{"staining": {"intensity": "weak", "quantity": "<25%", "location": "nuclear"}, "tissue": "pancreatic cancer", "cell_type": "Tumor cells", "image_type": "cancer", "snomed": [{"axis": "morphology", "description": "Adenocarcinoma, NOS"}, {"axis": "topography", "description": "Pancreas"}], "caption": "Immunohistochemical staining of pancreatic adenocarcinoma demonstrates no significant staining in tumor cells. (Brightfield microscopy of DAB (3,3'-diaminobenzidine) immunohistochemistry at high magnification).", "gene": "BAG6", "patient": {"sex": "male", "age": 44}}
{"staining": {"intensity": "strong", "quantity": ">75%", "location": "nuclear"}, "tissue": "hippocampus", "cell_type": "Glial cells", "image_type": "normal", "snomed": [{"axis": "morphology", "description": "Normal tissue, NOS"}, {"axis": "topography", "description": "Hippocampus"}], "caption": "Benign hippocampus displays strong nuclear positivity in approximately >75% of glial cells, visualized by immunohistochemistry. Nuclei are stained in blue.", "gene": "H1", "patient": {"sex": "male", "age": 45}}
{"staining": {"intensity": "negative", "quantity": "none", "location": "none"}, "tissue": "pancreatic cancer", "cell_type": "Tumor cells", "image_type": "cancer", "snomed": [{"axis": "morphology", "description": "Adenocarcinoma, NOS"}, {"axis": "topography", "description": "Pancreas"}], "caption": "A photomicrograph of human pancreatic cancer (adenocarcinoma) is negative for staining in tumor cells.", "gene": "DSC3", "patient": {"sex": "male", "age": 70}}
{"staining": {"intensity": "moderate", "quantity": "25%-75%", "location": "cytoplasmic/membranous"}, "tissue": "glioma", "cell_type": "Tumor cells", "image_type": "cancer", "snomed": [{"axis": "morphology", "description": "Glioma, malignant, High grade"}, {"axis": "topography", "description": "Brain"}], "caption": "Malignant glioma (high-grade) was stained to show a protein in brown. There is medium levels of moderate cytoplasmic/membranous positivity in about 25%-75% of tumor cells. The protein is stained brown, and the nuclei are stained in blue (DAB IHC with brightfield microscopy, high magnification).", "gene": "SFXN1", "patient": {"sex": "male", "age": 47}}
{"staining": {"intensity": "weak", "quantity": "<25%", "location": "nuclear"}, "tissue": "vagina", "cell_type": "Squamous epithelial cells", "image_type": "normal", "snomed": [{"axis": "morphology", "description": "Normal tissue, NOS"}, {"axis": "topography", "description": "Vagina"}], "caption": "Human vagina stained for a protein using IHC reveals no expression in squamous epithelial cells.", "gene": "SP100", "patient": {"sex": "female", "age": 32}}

▸ **WORK ORDER**: Copy every line from the records that holds the string "normal".

▸ **SOLUTION FOR THIS TASK**:
{"staining": {"intensity": "strong", "quantity": ">75%", "location": "nuclear"}, "tissue": "hippocampus", "cell_type": "Glial cells", "image_type": "normal", "snomed": [{"axis": "morphology", "description": "Normal tissue, NOS"}, {"axis": "topography", "description": "Hippocampus"}], "caption": "Benign hippocampus displays strong nuclear positivity in approximately >75% of glial cells, visualized by immunohistochemistry. Nuclei are stained in blue.", "gene": "H1", "patient": {"sex": "male", "age": 45}}
{"staining": {"intensity": "weak", "quantity": "<25%", "location": "nuclear"}, "tissue": "vagina", "cell_type": "Squamous epithelial cells", "image_type": "normal", "snomed": [{"axis": "morphology", "description": "Normal tissue, NOS"}, {"axis": "topography", "description": "Vagina"}], "caption": "Human vagina stained for a protein using IHC reveals no expression in squamous epithelial cells.", "gene": "SP100", "patient": {"sex": "female", "age": 32}}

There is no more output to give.